Since that change was made, the number of children killed by air bags has plummeted -- but the number of children who die by heatstroke in cars each year has risen and remained between 25 and 50 each year since 1997 (See this chart by KidsandCars.org (PDF).) Heatstroke deaths do tend to occur in the spring and summer, because of the warmer temperatures.
Myth 3: It's OK to leave your children in an unattended car, just for a minute. Our parents did it when we were kids.
It is not OK -- not even for a minute. It doesn't take long for a car to heat up, and younger children are more sensitive to heat than older children and adults. In 80-degree weather, it takes about 10 minutes for a car to reach deadly temperatures; in an hour your car can reach 123 degrees. Tests show that cracking a window has little effect and the biggest factor was probably the vehicle's interior color.
Myth 4: Heatstroke is only a concern during the summer.
While most deaths occur in June, July or August, records show that child deaths in cars have happened even in winter months. Even in 60-degree weather, cars can heat up to well above 110 degrees and be fatal for kids. Heatstrokes become fatal for children once a child's temperature reaches 107 degrees.
Myth 5: Heatstroke only happens when parents forget children in vehicles.
More than half the time, deaths occur when a child was forgotten by the caregiver, but almost 30 percent of deaths occurred while children were playing in unattended vehicles. Another 17 percent of deaths occurred when a caregiver intentionally left a child in the vehicle.
Tips for prevention: Here are some ways to keep your kids safe.
Tip 1: Create routines.
Every day, whether your child is with you or not, open the back door and look in the back seat before locking the door and walking away.
Tip 2: Give yourself visual reminders.
Place your bag, briefcase, or even your shoe in the backseat with your child -- anything you must take with you before going to your next destination will remind you not to leave your child in the car.
Tip 3: Give yourself audible reminders.
Sometimes it can be as simple as telling yourself out loud, "remember to get the kids" or "don't forget the kids."
Tip 4: Don't ever let your kids play in the car.
Keep keys out of your child's reach, and make sure the doors and trunk are locked when it's not being used.
Tip 5: If you see a child left in a car, call the police immediately.

SOURCE MATERIAL
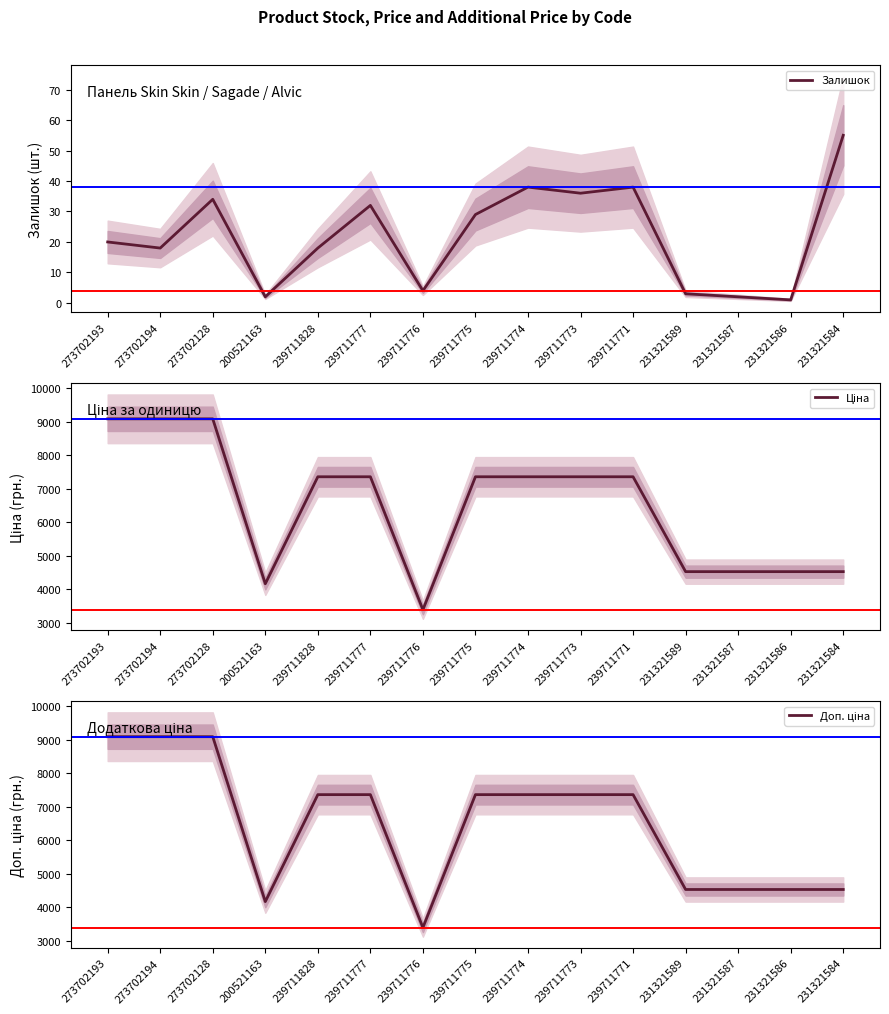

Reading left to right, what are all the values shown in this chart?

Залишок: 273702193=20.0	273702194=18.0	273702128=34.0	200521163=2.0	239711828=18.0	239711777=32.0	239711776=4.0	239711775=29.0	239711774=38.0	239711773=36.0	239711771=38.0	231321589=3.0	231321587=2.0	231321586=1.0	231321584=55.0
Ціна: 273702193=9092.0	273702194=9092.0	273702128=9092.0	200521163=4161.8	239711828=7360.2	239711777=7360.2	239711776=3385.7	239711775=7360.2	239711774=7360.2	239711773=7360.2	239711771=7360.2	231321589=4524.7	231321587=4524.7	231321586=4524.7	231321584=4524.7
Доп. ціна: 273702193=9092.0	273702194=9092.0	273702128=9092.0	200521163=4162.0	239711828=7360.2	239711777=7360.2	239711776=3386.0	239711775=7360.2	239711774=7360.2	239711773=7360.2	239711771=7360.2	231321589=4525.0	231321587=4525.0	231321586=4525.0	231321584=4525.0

ACTIVITY LIST
**a)** Using the excerpt on children and heatstroke in cars, decide whether each statement agrees with it. Answer yes or no, and quote the words that settle it.
(i) In 80-degree weather, a car can reach deadly temperatures in about 10 minutes.
(ii) Cracking a window greatly reduces how hot a car gets.
(iii) Most child deaths in cars happen during the winter months.
**b)** Summarize the excerpt on children and heatstroke in cars in two sentences.
**c)** Reproduce the passage of the excerpt on children and heatstroke in cars starting with "Myth 3: It's" and going on through "during the summer.", switching "window" to "door".

LIST OF ANSWERS
**a)**
(i) Yes: "In 80-degree weather, it takes about 10 minutes for a car to reach deadly temperatures"
(ii) No: "Tests show that cracking a window has little effect"
(iii) No: "While most deaths occur in June, July or August"

**b)** Since 1997, between 25 and 50 children have died of heatstroke in cars each year, and the excerpt calls it a myth that leaving a child alone for a minute is safe, that the danger exists only in summer, or that it happens only when a child is forgotten. To prevent these deaths, it advises checking the back seat every day, using visual and spoken reminders, never letting kids play in the car, and calling the police on seeing a child left in a car.

**c)**
Myth 3: It's OK to leave your children in an unattended car, just for a minute. Our parents did it when we were kids.
It is not OK -- not even for a minute. It doesn't take long for a car to heat up, and younger children are more sensitive to heat than older children and adults. In 80-degree weather, it takes about 10 minutes for a car to reach deadly temperatures; in an hour your car can reach 123 degrees. Tests show that cracking a door has little effect and the biggest factor was probably the vehicle's interior color.
Myth 4: Heatstroke is only a concern during the summer.